I'm still not convinced by this symmetry thing :-)
The requirements for inbound data flow seems to be too different from those of outbound data flow.
For outbound data flow everything is converted to a string which is quite easy and nicely supported by XML's weakly typed nature (IMO one major reason for XMLs power and success) and a powerful transformation language.
For inbound data flow (as you already mentioned) you need strongly typed data which requires parsing, validation and error handling. I do see value in putting this data - once grabbed and converted by the forms framework - into some sort fo pipeline. What I'm unsure about is if these pipelines will be of similar power as weakly typed pipelines. I believe Cocoon's pipelines achieve this level of component reusability because of its weakly typed (and therefore loosely coupled) nature.
Now IIUC you suggest a pipelining architecture for inbound data flow with a DOM-like data model.
I guess I was a little bit unclear. The typed DOM is only for storing data in the application. The inbound dataflow is an ordinary Cocoon pipeline, (SAX, untyped). There might be cases where one would like to use validation and type info for the inbound data, but I think that should be done within the pipeline component, not in the communication between them.
--- O ---
Steping back a little bit, the main point with my RT was to discuss design patterns for webapps (or more generally Cocoon based applications in all supported environments), rather than any sitemap extensions or the like. All that I proposed can be done within the current Cocoon, I am not proposing any new mechanisms, (although some stuff possibly could be done in a more convinient way with new sitemap constructs).
So, a webapp consist of a controller for multi page flow or workflow (flowscripts). In each step in the flow input is read, an internal state is updated and output is produced. We all agree about that output production should be XML based. My main message is that it is a good idea to use XML for the inbound dataflow and at least to a part as a storage to.
For the input part this can be done by calling a pipeline with the processPipelineTo[...] function in flowscripts. The pipeline typically starts with a stream or request generator or any generator that reads from a module source connected to an input stream or something similar.

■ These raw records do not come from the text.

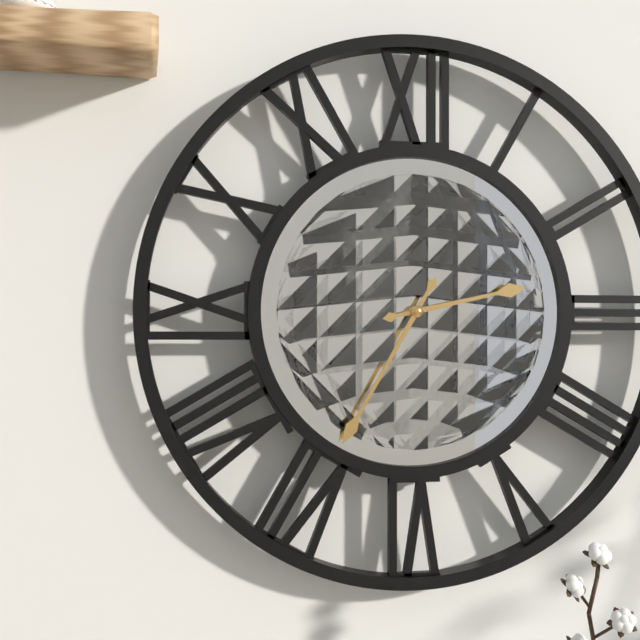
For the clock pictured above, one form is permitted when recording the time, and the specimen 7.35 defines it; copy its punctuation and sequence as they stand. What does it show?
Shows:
2.35
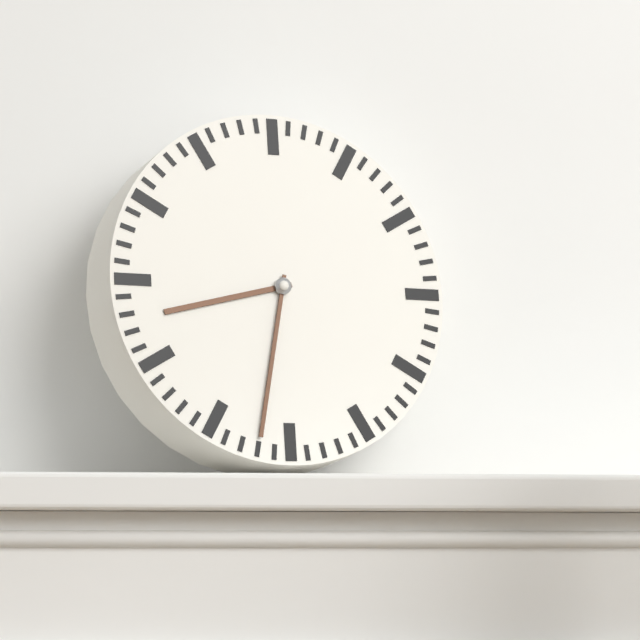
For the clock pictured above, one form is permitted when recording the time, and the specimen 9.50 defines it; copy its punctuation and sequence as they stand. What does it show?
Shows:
8.32
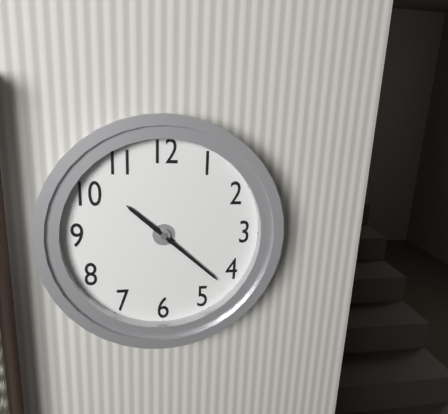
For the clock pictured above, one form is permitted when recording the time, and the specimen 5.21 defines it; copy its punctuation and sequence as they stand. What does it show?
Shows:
10.22
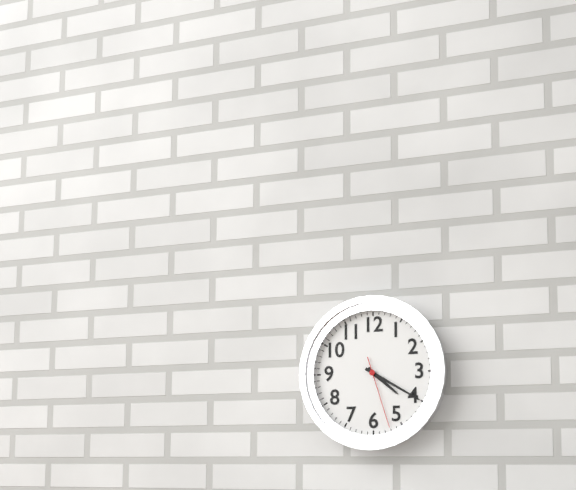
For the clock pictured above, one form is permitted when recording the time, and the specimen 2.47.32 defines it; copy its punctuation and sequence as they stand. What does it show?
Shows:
4.20.27
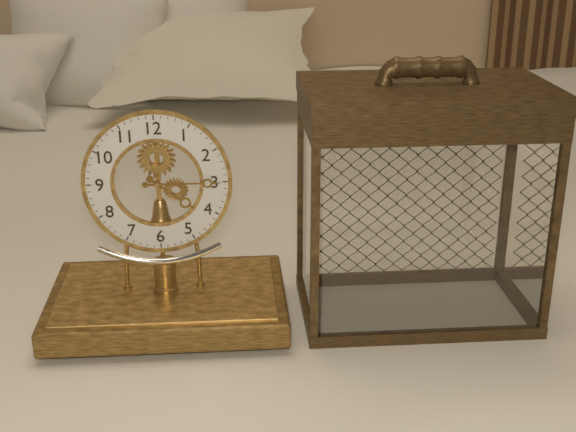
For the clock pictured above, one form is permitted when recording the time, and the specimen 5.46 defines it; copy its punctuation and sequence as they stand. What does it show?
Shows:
4.15
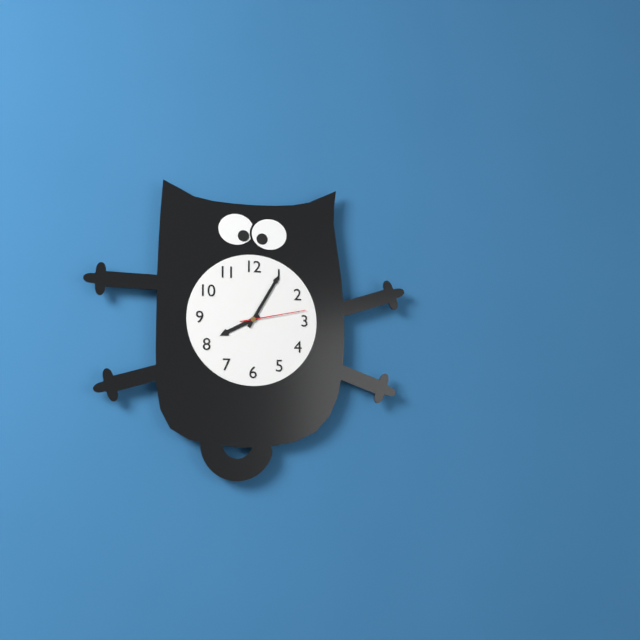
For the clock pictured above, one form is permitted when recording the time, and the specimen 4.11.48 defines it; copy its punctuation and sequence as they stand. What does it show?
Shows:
8.05.13
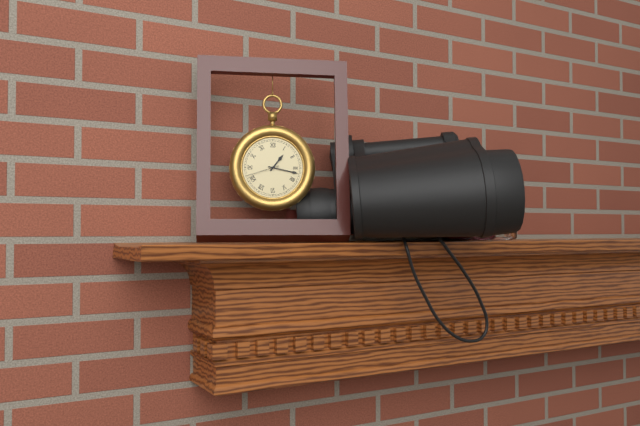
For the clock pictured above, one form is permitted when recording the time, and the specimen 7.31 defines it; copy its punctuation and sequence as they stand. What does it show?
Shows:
1.17
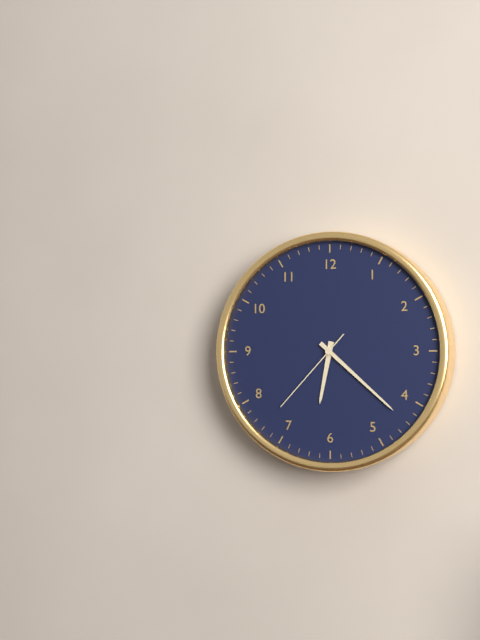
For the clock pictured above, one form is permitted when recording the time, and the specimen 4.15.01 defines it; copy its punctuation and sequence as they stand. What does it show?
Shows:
6.22.37
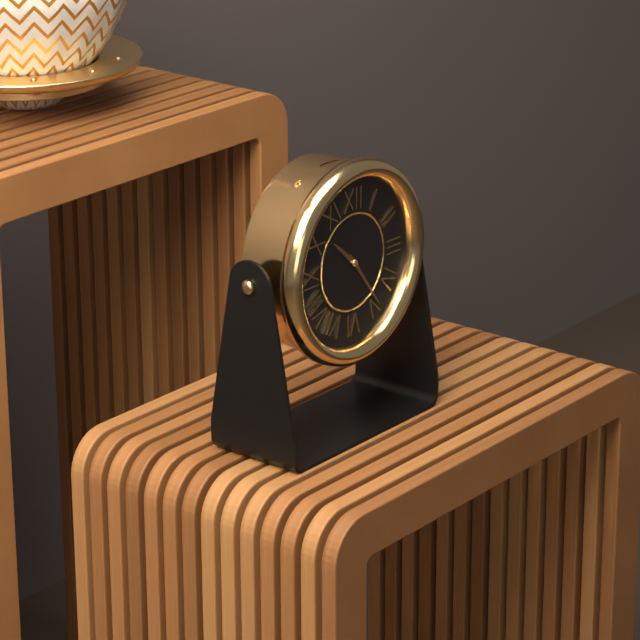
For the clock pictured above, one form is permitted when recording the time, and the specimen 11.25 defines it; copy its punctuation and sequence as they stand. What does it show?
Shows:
10.24
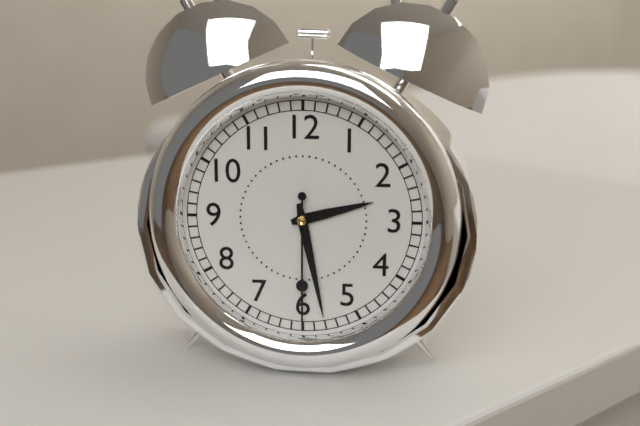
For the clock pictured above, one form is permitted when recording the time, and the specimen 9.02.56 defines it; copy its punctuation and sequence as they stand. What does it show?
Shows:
2.28.30
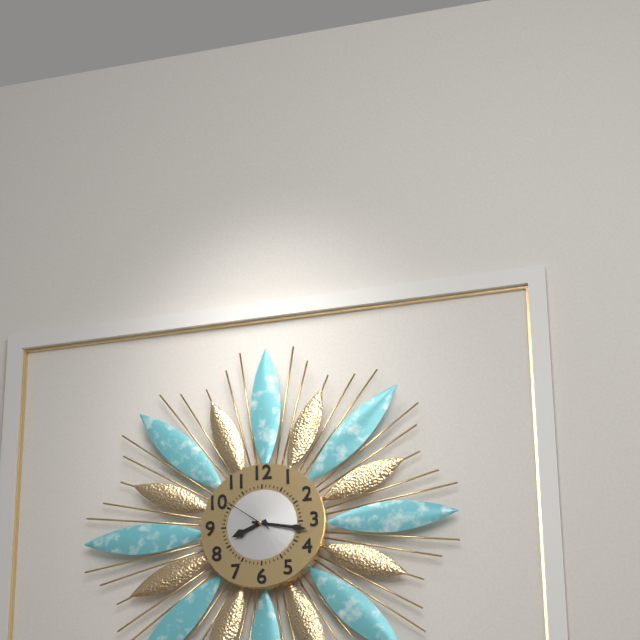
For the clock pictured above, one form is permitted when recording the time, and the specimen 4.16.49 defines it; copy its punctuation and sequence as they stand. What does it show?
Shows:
8.17.51
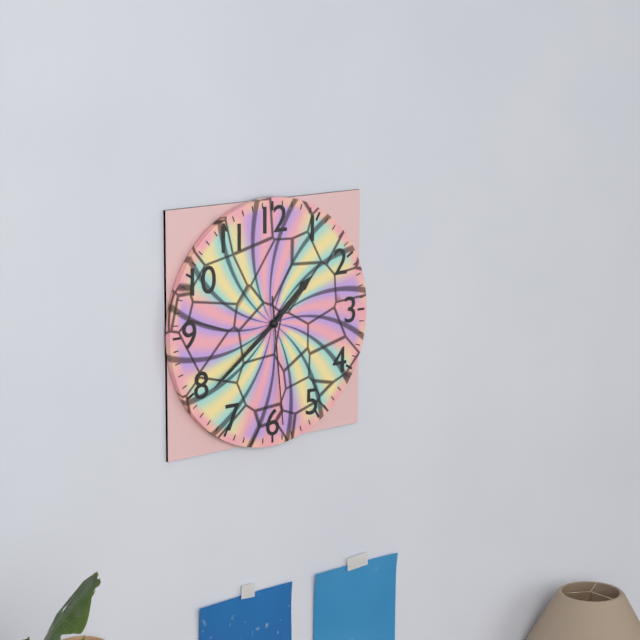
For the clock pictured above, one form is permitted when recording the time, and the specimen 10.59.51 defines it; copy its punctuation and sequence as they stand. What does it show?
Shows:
1.39.29
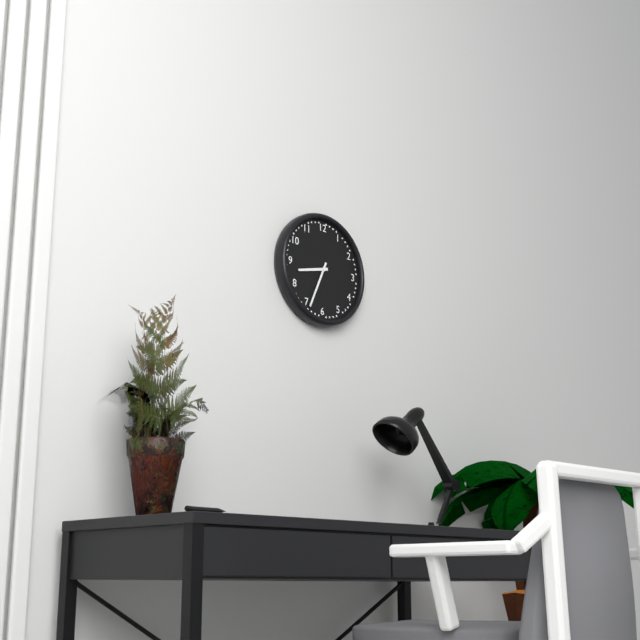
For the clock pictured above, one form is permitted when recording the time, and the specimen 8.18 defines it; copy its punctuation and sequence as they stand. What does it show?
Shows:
8.34
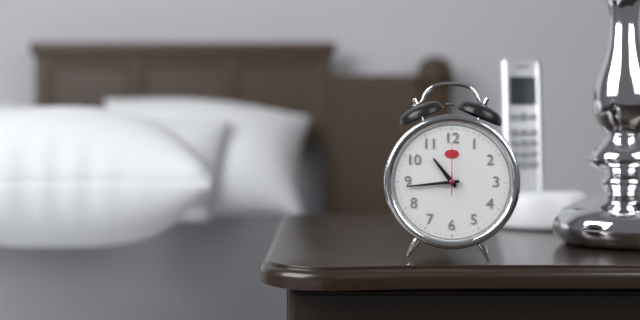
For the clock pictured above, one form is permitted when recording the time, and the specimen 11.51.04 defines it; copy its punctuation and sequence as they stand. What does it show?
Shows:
10.44.00
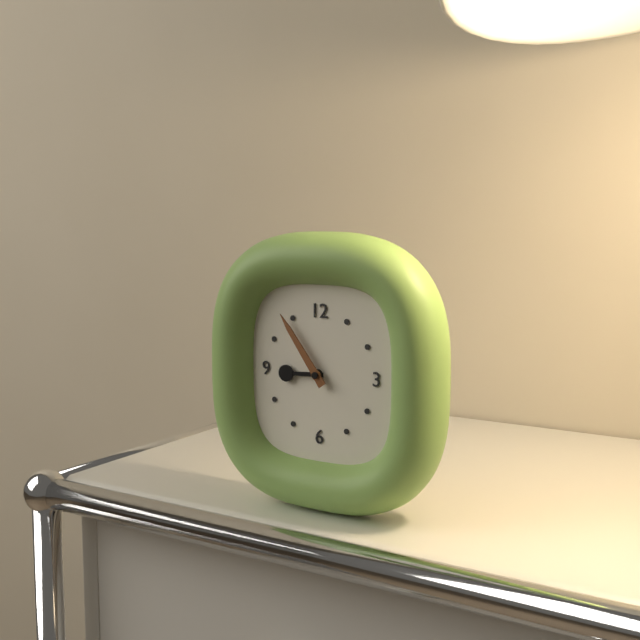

The state consist typically of a backend (DB, EJB etc) and some session state (session attributes, flowscript variables). For form handling it is a good design pattern to store input data in a "form model" instead of writing dirrectly to the backend. Especially if the backend is of transactional nature. This pattern is used in CForms. The form model is a (typically typed) data structure where you gather the input before writing it to the backend. In update operations, the form model is also loaded with data from the backend before it is "edited" through the web gui.
What I propose is that the "form model" idea is not only usable in CForms based form handling but in other kinds of webapps as well. So it would be practical if the utilities for handling some appropriate typed datastructure was made available outside CForms. Thus the mechanisms for loading data (XML, Java beans, DB etc) into the store and saving from it could be reused in other contexts also.
To work well with the rest of Cocoon, XML seem to be the most practical choise.
Since AFAIK there is no standard DOM-like data model/API carrying strongly typed data we would have to come up with our own and I feel it might eventual look similar to the Woody widget hierarchy.
You are AFAIK right in that there are no standard API for accessing type
info or detailed validation info. There is a standard:
http://www.w3.org/TR/2004/REC-DOM-Level-3-Val-20040127/ for checking what element you can add on a point in a tree and a note http://www.w3.org/TR/2002/NOTE-DOM-Level-3-AS-20020725/ on accessing schema info. Both are IMO overkill for our current needs. What we need is adding a schema to a DOM, perform a validation of the DOM, ask a text node or attribute for what shema data type it has, if it is valid and geting it content in term of a Java object.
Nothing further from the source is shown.